THE HISTORY OF JI XIANG
Ji Xiang Confectionery started its business from a kitchen in a HDB flat. This family run business started out selling only two flavours, peanut and sweet bean paste, to provision shops an hawker around the neighbourhood. Their hand made Ang ku kueh soon garnered them a loyal following, which led to the setup of their space at Everton Park in 1988. Since then, JIxiang Confectionery (吉祥食品, ‘吉’ ‘meaning Luck and ‘祥’ meaning prosperity) has been a mainstay at Block 1 Everton Park and commonly known to customers as Everton Park Ang ku kueh.
Till today, Mr Toh, is still the resident towkay of the business while his wife continues to be the chief baker.
Business for Mr Toh started out in 1985 by selling only two flavours, peanut and sweet bean paste, to itinerant stalls and hawkers around the area. Soon garnered them a loyal following which led to the setup of their space at Everton Park in 1988.
IT’S NOT JUST LUCK (吉) THAT LEADS TO PROSPERITY (祥) HOW JI XIANG STANDS OUT FROM THE REST
While some heritage hawkers abide by strict secrets and guidelines to their craft, Ji Xiang has over the years, managed to balance keeping up with the times while ensuring that quality is ultimately still the key element in their product. One such factor is the insistence of filling and moulding the ang ku kuehs by hand to ensure that the skin remains the right thickness and chewiness.
It may be hard to notice at first, but the ‘Red’ (红) of Ji Xiang’s kuehs actually have a tinge of orange to make it more appealing, their popularity and also marketing genius of placing their shop name ‘吉祥’ on their kuehs, instead of the usual ‘寿 ‘ (meaning longevity)

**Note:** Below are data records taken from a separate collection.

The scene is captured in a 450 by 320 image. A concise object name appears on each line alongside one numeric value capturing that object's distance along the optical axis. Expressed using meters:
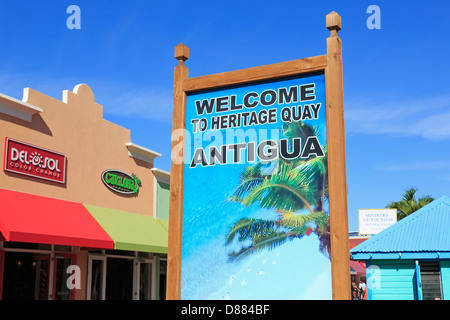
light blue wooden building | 15.41
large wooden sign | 6.63
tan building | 13.35
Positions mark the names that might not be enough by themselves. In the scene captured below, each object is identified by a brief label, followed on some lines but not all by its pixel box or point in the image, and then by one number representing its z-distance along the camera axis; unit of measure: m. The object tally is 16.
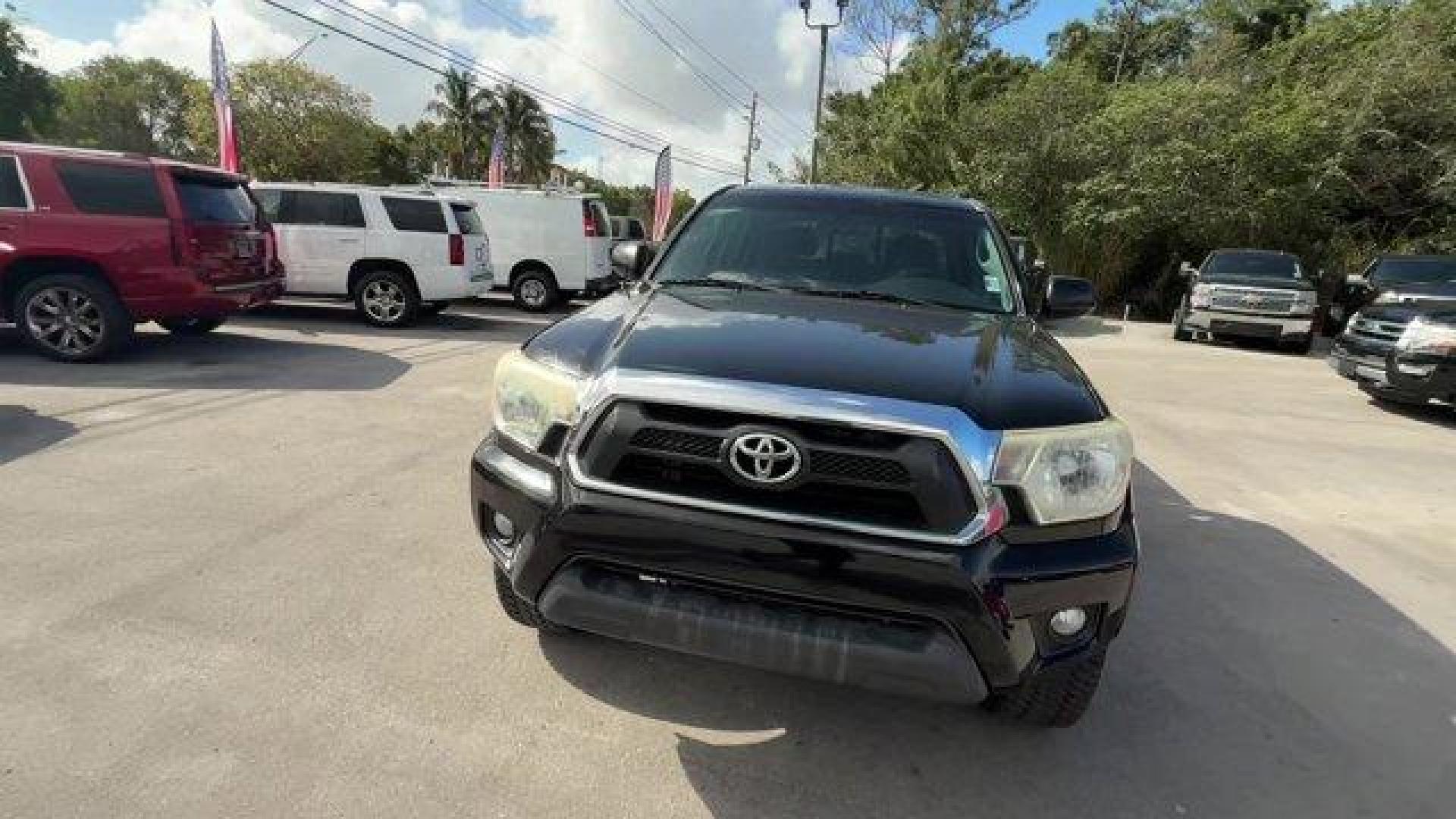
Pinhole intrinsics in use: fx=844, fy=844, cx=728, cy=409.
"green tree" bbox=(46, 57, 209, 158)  57.53
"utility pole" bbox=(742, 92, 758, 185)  44.28
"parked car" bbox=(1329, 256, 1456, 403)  8.04
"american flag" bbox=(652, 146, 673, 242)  25.97
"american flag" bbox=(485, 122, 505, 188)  29.90
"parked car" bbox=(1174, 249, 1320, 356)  13.64
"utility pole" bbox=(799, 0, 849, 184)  27.53
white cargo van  14.28
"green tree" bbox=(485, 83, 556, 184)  54.79
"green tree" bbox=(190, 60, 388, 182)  36.38
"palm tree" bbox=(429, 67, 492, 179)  53.19
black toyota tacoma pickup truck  2.14
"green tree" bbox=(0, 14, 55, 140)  36.94
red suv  7.30
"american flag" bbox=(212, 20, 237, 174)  16.16
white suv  11.09
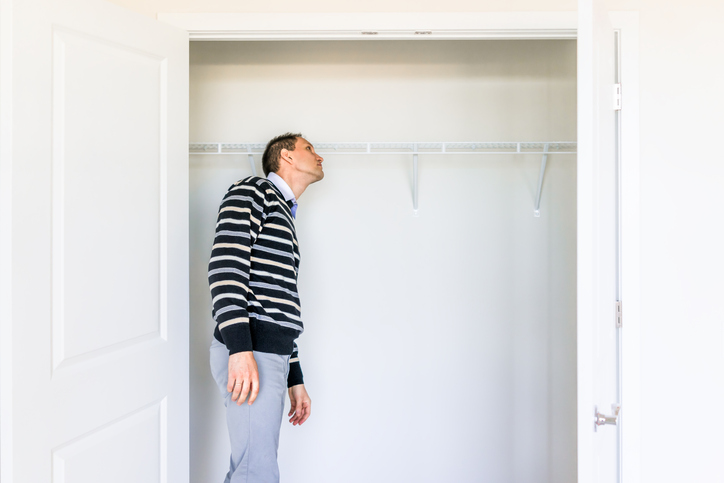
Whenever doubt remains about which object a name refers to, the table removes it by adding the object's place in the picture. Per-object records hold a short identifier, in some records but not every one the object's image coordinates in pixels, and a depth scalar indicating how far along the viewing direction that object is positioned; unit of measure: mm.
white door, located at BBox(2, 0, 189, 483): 1097
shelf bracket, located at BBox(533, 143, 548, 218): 1978
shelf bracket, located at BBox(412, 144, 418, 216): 1977
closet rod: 1928
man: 1387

Though there is no official confirmation on this, Ji Xiang is also perhaps the first stall in Singapore to introduce new flavours beyond the traditional peanut and sweet bean paste, this after Mr Toh received feedback from customers who were keen on new and exciting flavours. Today, Ji Xiang sells a total of eight flavours that include, salty bean paste, corn, coconut, yam and durian (seasonal), each easily distinguished by the different colour of the skin.
Typically, the stall will prepare thousands of ang ku kueh in a day and are particularly busy during the Hungry Ghost Festival and 7th Day of the Lunar New Year (人日). Ang ku kuehs, which symbolise prosperity, is also a frequent feature as a gift to celebrate the turning of a month old of a child (满月).